Pardon! : Partenariat public-privé
Devant l’expo Pardon!, certains diront que l’art contemporain fait trop dans le voyeurisme… Mais est-ce si simple?
L’art contemporain parle beaucoup de ce qui est intime. Trop souvent et avec ostentation? Chose certaine, cela peut agacer les spectateurs. Prenons un exemple. Lorsque l’artiste française Sophie Calle, qui a trouvé un carnet d’adresses dans la rue, rencontre chacune des connaissances de son propriétaire afin de publier chaque semaine dans le journal Libération le portrait très privé de cet homme, dépasse-t-elle une limite inacceptable?
L’exposition Pardon!, présentée ces jours-ci au Centre Saidye Bronfman, interroge ce type d’action artistique avec toute une nouvelle génération de créateurs: Andrew Dadson, Clément de Gaulejac, Hadley + Maxwell, Ron Tran, Shizuka Yokomizo…

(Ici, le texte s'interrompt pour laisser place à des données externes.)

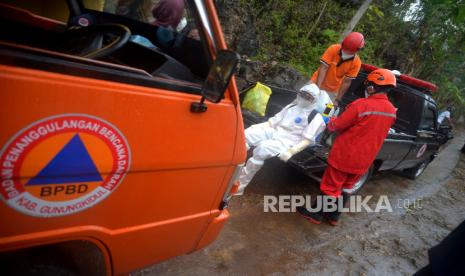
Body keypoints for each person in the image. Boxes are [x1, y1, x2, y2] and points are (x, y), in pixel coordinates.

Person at [297, 68, 397, 225]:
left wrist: (326, 121)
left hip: (346, 155)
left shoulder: (361, 105)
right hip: (365, 159)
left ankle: (315, 214)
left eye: (368, 85)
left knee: (331, 186)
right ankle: (333, 217)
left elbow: (337, 125)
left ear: (372, 86)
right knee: (347, 187)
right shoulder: (392, 111)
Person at [236, 84, 327, 195]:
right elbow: (273, 121)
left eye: (308, 97)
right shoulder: (292, 106)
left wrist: (291, 151)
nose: (304, 98)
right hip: (275, 131)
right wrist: (258, 127)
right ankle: (229, 168)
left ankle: (239, 186)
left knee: (262, 149)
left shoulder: (315, 117)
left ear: (314, 100)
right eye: (303, 94)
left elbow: (307, 140)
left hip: (288, 140)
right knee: (247, 135)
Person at [310, 32, 365, 107]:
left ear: (357, 50)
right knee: (301, 102)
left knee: (326, 112)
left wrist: (337, 100)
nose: (346, 51)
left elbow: (347, 82)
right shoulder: (333, 49)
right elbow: (323, 68)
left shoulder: (356, 62)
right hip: (315, 82)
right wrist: (317, 88)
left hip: (333, 92)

La démarche de Calle semble avoir fait des petits. Voici une expo sur l’interstice, la limite fragile entre espace public et espace privé? Pas si simple. Avant de crier à l’intrusion dans le domaine du personnel ou à la violation de l’espace intime, rappelons-nous comment les pouvoirs religieux et gouvernementaux ont, durant toute l’histoire de l’humanité, tenté de dicter aux individus des manières de faire et de vivre, même dans leur lit. Par exemple, pour reprendre une expression de Pierre Elliott Trudeau, ce n’est que très récemment (en 1969) que l’État canadien s’est retiré de la chambre à coucher de ses citoyens en ne condamnant plus l’homosexualité et la sodomie… Il est peut-être important que les artistes réfléchissent et mettent en scène ces liens, plus ou moins graves, entre les normes publiques et la vie privée, afin de les rendre plus explicites.
Parmi les artistes qui tirent le mieux leur épingle du jeu dans cette exposition, signalons l’Espagnole Jana Leo, qui écrit des lettres types prêtes à être envoyées afin de déclarer son amour, dans le but de rompre ou pour enfin parler à son père… À lire ces lettres, le visiteur aura le sentiment que dans l’acte d’aimer, de se séparer ou dans bien d’autres moments de la vie, se répètent des normes qui dépassent notre identité personnelle. Nous sommes, même dans nos actions personnelles, très intimement liés à la société qui nous a donné la vie.
Les interventions du Britannique Mathew Sawyer, elles aussi, mettent en lumière la présence de discours collectifs dans nos vies personnelles. Il glisse dans la poche d’inconnus des bribes de chansons écrites sur un morceau de papier. Cet acte peut paraître un peu futile, mais il a le mérite de signaler comment la chanson populaire nous accompagne dans nos vies et habite avec force notre mémoire collective. Combien de chansons ont ainsi accompagné nos amours, nos bonheurs ou nos peines?
La commissaire Cate Rimmer a réuni un bel ensemble d’artistes qui tentent plus de nous faire réfléchir aux normes présentes dans nos vies personnelles que de se faire valoir par une forme de voyeurisme de l’espace privé. Cette expo clôt avec intelligence une série de trois portant sur la notion de banal (Le temps qu’il fait en 2004 et Voir grand en 2002).